Gail Mabalane (née Nkoane; born 27 December 1984) is a South African actress, model, media socialite, businesswoman and singer. She is most notable for acting roles on the South African television series "The Wild", and recently starred on the television series "The Road", which airs on Mzansi Magic every weeknight. She plays Thandeka Khumalo on Blood & Water, which is only available on Netflix. She also appeared in the Netflix movie "Happiness is" that premiered on 18 October 2024.

== Life and career ==

=== Early life ===
Mabalane was born Gail Nkoane and raised in the town of Kimberley, Northern Cape in South Africa. She is the middle child of three children. Her mother entered her into her first pageant, "Miss Tinkerbell" when she was five years old. It was at this point that her family noticed her potential. In 2005, she was a Top 5 Miss SA Teen Finalist.

=== Breakthrough ===
In 2010, Mabalane auditioned for and became a Top 10 Finalist on the 6th Season on Idols South Africa. She was the first to be eliminated from the Final Top 10 after performing "Please Don't Leave Me", originally by P!nk.
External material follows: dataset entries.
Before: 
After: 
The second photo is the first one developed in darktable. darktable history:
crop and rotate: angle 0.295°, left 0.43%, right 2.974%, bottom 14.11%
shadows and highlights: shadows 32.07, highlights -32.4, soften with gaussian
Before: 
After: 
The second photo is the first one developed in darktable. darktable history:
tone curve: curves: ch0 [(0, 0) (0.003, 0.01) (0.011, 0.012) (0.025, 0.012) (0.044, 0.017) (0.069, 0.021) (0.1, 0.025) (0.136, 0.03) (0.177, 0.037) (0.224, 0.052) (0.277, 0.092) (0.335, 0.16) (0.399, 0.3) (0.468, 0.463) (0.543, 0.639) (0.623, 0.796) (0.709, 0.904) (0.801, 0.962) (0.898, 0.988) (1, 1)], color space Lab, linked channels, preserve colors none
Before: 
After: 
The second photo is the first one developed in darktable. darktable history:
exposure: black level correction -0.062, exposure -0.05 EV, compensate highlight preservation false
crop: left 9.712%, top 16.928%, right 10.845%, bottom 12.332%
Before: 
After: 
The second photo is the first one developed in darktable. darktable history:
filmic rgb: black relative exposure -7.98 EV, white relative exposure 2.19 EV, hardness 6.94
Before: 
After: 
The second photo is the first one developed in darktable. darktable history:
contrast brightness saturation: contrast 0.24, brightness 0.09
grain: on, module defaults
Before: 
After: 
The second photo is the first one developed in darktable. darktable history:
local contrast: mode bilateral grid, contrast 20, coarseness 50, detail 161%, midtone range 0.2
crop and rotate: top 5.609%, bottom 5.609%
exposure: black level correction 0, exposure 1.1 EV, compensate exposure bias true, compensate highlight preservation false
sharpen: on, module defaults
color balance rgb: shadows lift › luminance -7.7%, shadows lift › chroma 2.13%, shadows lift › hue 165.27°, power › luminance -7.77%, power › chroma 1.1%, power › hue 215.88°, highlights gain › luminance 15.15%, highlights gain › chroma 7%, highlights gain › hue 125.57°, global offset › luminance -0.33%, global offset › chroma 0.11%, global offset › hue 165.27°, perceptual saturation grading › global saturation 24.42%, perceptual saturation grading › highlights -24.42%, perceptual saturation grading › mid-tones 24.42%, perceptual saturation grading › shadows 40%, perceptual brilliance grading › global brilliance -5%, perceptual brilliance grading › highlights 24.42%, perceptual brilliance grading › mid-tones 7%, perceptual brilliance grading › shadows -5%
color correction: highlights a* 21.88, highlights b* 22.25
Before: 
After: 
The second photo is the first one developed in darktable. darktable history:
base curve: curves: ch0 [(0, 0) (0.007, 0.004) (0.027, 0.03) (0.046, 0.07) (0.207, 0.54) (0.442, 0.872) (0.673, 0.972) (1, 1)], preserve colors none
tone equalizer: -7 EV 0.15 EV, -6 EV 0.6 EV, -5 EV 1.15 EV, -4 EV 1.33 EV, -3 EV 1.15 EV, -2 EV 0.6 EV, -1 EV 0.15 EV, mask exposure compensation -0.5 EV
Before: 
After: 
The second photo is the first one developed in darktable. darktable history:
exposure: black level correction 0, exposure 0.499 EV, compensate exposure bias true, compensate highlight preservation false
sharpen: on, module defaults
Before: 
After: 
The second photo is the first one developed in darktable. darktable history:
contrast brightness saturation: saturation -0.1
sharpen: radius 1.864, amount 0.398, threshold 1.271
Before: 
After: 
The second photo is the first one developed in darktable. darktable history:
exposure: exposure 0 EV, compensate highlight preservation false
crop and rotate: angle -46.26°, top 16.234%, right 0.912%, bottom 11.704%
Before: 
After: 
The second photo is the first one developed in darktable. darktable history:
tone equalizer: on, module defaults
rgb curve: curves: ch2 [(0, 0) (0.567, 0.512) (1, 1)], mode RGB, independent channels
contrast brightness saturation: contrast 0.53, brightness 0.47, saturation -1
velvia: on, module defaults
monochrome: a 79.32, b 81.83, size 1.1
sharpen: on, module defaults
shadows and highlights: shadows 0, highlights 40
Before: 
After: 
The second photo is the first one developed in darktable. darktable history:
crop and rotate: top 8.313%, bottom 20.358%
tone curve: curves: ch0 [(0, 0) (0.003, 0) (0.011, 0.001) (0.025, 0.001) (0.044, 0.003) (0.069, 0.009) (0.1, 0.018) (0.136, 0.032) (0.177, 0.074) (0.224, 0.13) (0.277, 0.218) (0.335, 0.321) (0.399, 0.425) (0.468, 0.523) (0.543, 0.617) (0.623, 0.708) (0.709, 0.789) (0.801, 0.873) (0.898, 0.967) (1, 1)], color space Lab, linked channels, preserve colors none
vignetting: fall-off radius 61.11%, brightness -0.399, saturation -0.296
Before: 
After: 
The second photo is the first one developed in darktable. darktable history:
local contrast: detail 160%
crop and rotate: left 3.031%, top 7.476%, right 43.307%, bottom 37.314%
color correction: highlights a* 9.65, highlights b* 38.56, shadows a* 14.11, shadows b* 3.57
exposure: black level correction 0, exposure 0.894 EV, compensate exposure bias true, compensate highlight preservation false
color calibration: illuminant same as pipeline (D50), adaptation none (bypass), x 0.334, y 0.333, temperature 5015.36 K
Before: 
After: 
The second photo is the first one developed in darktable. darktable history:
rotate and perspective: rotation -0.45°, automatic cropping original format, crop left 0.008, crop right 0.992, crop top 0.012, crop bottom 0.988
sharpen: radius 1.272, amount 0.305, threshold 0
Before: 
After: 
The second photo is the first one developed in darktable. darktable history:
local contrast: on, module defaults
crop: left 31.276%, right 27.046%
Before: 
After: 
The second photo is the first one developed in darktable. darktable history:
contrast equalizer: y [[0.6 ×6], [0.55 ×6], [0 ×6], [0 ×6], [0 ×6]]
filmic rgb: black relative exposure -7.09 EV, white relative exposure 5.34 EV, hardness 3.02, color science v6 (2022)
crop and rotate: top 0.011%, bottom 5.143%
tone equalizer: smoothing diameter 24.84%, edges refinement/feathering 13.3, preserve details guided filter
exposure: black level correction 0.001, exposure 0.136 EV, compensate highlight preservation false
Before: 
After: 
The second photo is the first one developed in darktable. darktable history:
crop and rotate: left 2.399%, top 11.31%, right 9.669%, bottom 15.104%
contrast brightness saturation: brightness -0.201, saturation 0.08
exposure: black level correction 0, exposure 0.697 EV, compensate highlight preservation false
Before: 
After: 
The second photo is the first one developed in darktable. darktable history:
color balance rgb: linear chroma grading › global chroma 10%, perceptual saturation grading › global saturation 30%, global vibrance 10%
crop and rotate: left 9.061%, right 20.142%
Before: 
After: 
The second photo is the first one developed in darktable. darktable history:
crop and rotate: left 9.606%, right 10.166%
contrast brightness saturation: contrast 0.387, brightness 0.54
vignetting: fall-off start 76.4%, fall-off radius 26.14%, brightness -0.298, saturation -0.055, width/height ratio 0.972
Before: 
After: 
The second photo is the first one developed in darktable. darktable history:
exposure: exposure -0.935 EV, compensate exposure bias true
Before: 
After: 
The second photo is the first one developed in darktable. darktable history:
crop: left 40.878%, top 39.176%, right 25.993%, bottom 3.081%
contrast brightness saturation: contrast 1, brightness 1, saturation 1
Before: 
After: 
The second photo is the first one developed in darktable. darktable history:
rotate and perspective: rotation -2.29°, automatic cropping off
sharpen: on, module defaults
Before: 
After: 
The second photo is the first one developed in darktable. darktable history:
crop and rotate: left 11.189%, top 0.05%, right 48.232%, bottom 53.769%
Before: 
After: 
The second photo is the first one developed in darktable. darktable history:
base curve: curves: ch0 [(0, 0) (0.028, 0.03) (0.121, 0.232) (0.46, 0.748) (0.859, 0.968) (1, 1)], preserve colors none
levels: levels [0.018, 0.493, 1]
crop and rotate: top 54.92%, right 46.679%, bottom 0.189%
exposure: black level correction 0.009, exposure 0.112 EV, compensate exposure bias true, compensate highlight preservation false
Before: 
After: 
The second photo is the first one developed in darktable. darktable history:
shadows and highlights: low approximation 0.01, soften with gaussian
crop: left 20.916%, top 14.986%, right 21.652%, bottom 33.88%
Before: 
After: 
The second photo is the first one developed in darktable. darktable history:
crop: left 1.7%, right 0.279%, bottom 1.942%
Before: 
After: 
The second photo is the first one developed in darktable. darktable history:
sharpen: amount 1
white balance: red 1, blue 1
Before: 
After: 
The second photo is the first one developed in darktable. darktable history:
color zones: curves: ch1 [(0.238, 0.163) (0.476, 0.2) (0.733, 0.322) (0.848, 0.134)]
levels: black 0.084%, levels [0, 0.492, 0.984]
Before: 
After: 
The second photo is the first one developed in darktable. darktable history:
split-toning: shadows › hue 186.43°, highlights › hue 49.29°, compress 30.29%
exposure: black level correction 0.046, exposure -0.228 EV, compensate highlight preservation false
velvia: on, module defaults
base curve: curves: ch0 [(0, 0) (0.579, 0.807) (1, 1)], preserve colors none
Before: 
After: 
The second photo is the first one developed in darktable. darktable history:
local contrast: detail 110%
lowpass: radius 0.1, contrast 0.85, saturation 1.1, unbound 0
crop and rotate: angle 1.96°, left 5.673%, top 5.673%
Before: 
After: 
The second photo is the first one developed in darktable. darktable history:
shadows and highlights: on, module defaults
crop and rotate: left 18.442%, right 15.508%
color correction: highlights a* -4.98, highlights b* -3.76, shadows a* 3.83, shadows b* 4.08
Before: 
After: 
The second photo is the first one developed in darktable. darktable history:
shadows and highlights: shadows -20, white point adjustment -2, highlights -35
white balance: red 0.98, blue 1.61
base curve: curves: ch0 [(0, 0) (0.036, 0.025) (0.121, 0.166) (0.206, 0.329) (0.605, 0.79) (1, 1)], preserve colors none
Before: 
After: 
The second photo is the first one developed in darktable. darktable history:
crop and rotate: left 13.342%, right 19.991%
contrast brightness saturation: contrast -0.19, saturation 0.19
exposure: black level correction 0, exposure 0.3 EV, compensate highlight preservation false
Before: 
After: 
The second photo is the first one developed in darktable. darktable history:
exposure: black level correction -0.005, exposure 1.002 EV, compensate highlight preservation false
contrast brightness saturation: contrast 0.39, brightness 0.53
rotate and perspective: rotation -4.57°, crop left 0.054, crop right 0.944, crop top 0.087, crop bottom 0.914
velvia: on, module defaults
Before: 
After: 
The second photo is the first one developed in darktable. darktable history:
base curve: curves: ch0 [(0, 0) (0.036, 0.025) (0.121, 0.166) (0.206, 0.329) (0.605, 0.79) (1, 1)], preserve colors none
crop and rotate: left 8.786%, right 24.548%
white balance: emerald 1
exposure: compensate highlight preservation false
In 2011, Mabalane obtained her major acting debut role as Lelo Sedibe on the MNet TV Series "The Wild", alongside major South African actress Connie Ferguson. The show was later cancelled by MNet in 2013. In August 2015, she made her first appearance on South Africa's most viewed television soapie, Generations: The Legacy, once again alongside Connie Ferguson.

== Filmography ==

=== Television ===

| Year | Title | Role | Notes |
|---|---|---|---|
| 2010 | Idols | Herself | Season 6 Top 10 Finalist |
| 2011 - 2013 | The Wild | Lelo Sedibe | Lead role |
| 2013 - 2014 | Rockville | Vicky | Minor role |
| 2015 | Generations: The Legacy | Sarah Westbrook | Minor role |
| 2015 | The Road | Kedibone "Kedi" Seakgoe / Stella Phiri | Main role (Episode 1 to 60) |
| 2016 | Rockville | Vicky | Main, recurring |
| 2018 | The Imposter (TV series) | Kelenogile Mokoena | Main role (Season 2) |
| 2020 | Blood & Water | Thandeka Khumalo | Main role |

=== Films ===

| Year | Title | Role | Notes |
|---|---|---|---|
| 2012 | Zion |  |  |
| 2021 | Indemnity |  |  |
| 2023 | Unseen | Zenzi Mwale | Main role |
| 2024 | Happiness Is | Tumi | Main role |

== Personal life ==
Gail Mabalane was born on the 27 December 1984 in Kimberly, South Africa. Her mother entered her into pageant shows before her death from a long-term illness after her brother's accidental death on Christmas Eve. In 2013, her father also died shortly after her wedding to Kabelo Mabalane. Gail and Kabelo have two children.